Taken together, by using RNAi in ACHN cells aimed at a panel of targets involved in intracellular trafficking and then exposing them to Stx2a, we were able to identify three major targets as being pivotal in determining the differing Stx susceptibilities of ACHN and Caki-2 cells, i.e. RAB5A, TRAPPC6B, and YKT6. Two of these, RAB5A and TRAPPC6B, constitute completely novel and unprecedented host factors in Stx biology. Silencing these two factors in combination with YKT6 reverted the devastating cytotoxic action of Stx.


As the renal epithelium is an important Stx target during HUS11, new research is needed to elucidate in detail the interactions of Stx with these cells. Here, we investigated two renal epithelial cell lines, ACHN and Caki-2, which have strikingly opposing responses to Stx intoxication. By understanding this difference in more detail, our study offers an opportunity to protect the renal epithelium in vivo.

While previous studies have determined, using TLC or flow cytometry, that Stx was able to access the receptor Gb3Cer on ACHN cells36,37, such studies had not been performed for Caki-2 cells. To address this, here we used immunofluorescence microscopy to show that Stx2a could access ACHN as well as Caki-2 cells (Fig. S2). Furthermore, using TLC overlay assays, we detected identical Gb3Cer binding profiles of Stx2a for both ACHN and Caki-2 cells (Fig. 2b). Additionally, by providing specific structural data, our work supplements previous findings that Gb3Cer is definitively present on ACHN cells, which was found by employing antibodies either by flow cytometry30,36 or by TLC37. Moreover, it clarifies the previous finding from a study using flow cytometry that Gb3Cer is only marginally present on Caki-2 cells30. Here, for the first time, we present high-resolution mass spectrometry data on various Gb3Cer lipoforms shared by both ACHN and Caki-2 cells, unequivocally showing that Gb3Cer is present on both cell types (Fig. 2c). In sum, while these findings are in perfect agreement with early studies on ACHN cells that described their high sensitivity to Stx29, which is also what we found here (Fig. 1), these data do not explain why Caki-2 cells are refractory to Stx, as shown before30 and in our study (Fig. 1). Indeed, the Stx2a binding to ACHN and Caki-2 cells differs to some extent (Fig. S2), which might result in the contrasting sensitivity and definitely needs further analysis in the future. However, the virtually equivalent Stx receptor profiles and the fact that single Stx molecules suffice to kill cells32 prompted us to instead apply a high-throughput approach for transcriptomic profiling using RNAseq to unravel why apparently similar renal epithelial cells have such opposite sensitivities to the toxin.

Transcriptomic profiling after Stx challenge has been previously executed by microarray analyses.
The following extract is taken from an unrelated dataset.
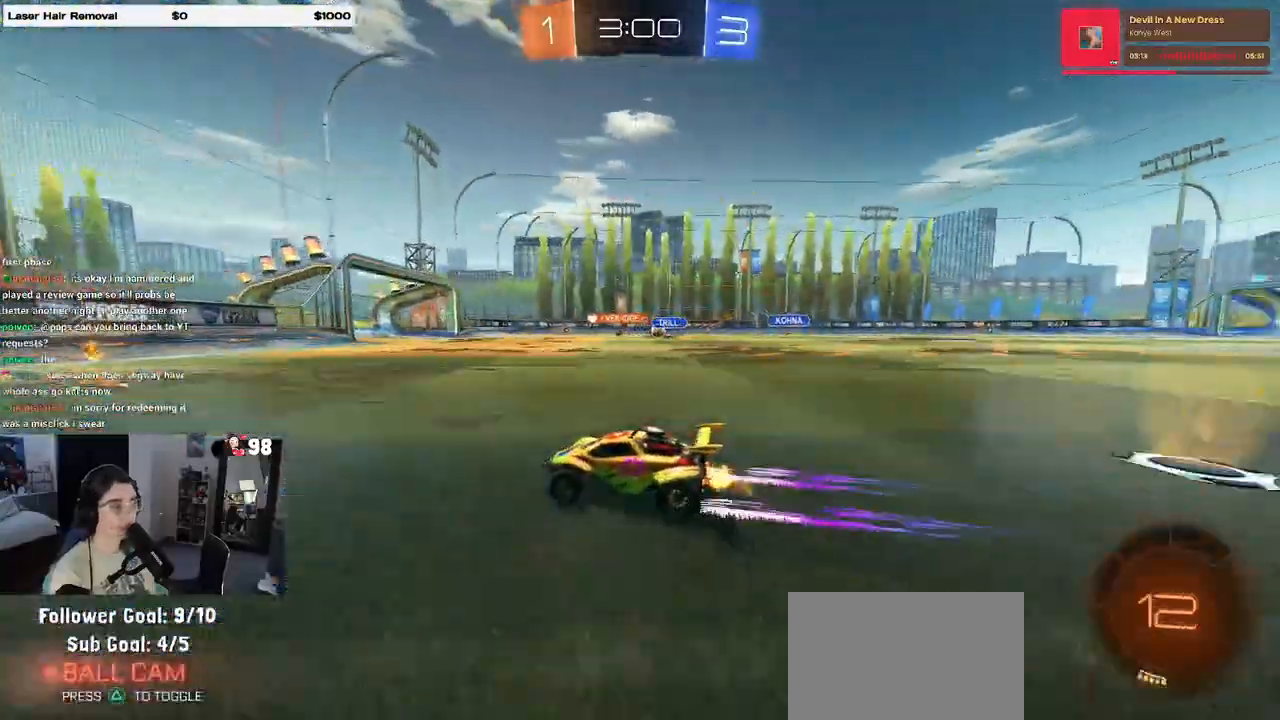
{"buttons": ["R1", "R2"], "left_stick": "right", "right_stick": "center", "events": [[167, "left_stick", "right"], [500, "R1", "down"]]}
These studies used human umbilical vein endothelial cells38, human macrophage-like THP-1 cells39, and human dermal neonatal microvascular endothelial cells40, and differential expression was found for 38, 36, and 369 genes, respectively. Here, our RNAseq data suggest that the cellular response to Stx exposure encompasses a wider set of affected genes (Fig. 3), which may have been difficult to observe in previous studies, as microarray techniques are less sensitive than RNAseq.
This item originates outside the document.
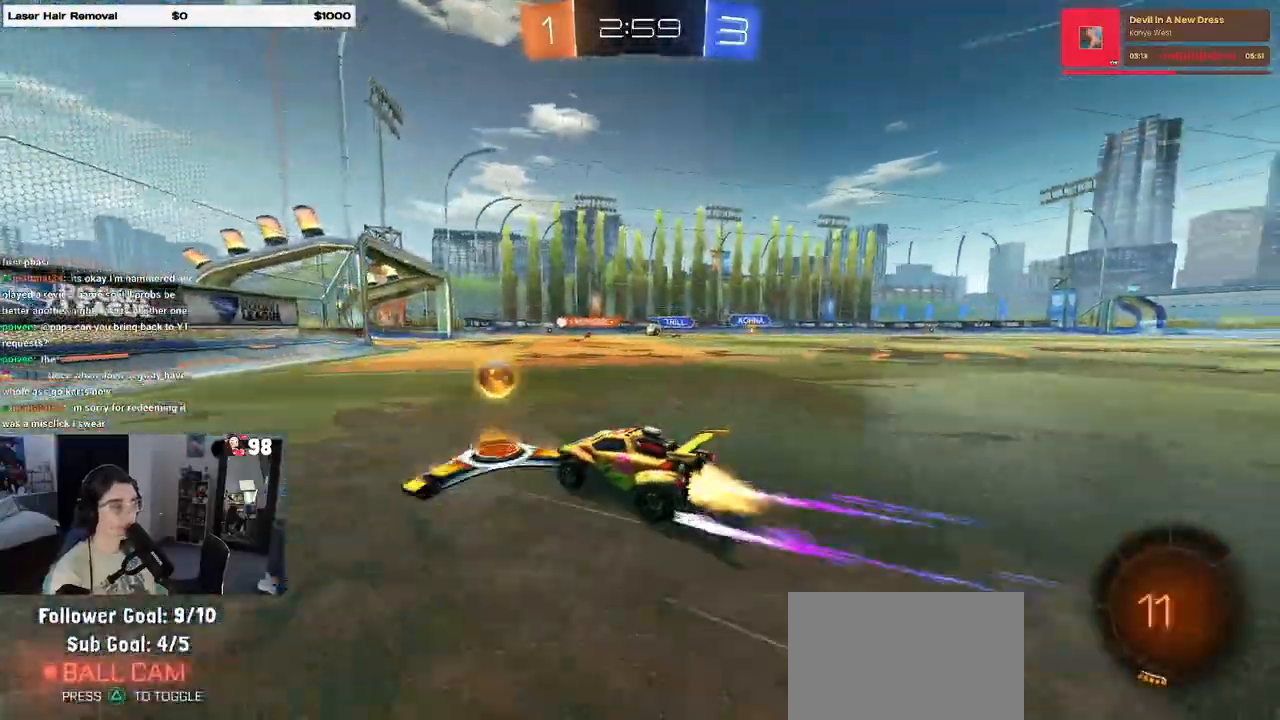
{"buttons": ["R1", "R2"], "left_stick": "center", "right_stick": "center", "events": [[300, "left_stick", "center"]]}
When comparing the top 20 genes we found to be most notably affected by Stx (Fig. 4) with the genes found in the previous microarray studies, it becomes obvious that in all the studies five out of the eight genes common between ACHN and Caki-2 cells are upregulated, namely ATF3, DUSP1, EGR1, TRAF1, and TNFAIP3. Likewise, CXCL8/IL8, which is in the top 20 genes in Caki-2 cells but is upregulated in ACHN cells as well, was found to be affected by Stx in the aforementioned microarray studies. As most of these genes are related to inflammation, this strongly suggests that upon Stx intoxication these genes function in a cell type-independent inflammation-related way. Nevertheless, as these similarities do not disclose why ACHN cells are more sensitive to Stx than Caki-2 cells, we focused on differences that arose in response to a toxin challenge using time series analysis; this helped narrow our approach down to differences in trafficking pathways (Figs. 5 and 6).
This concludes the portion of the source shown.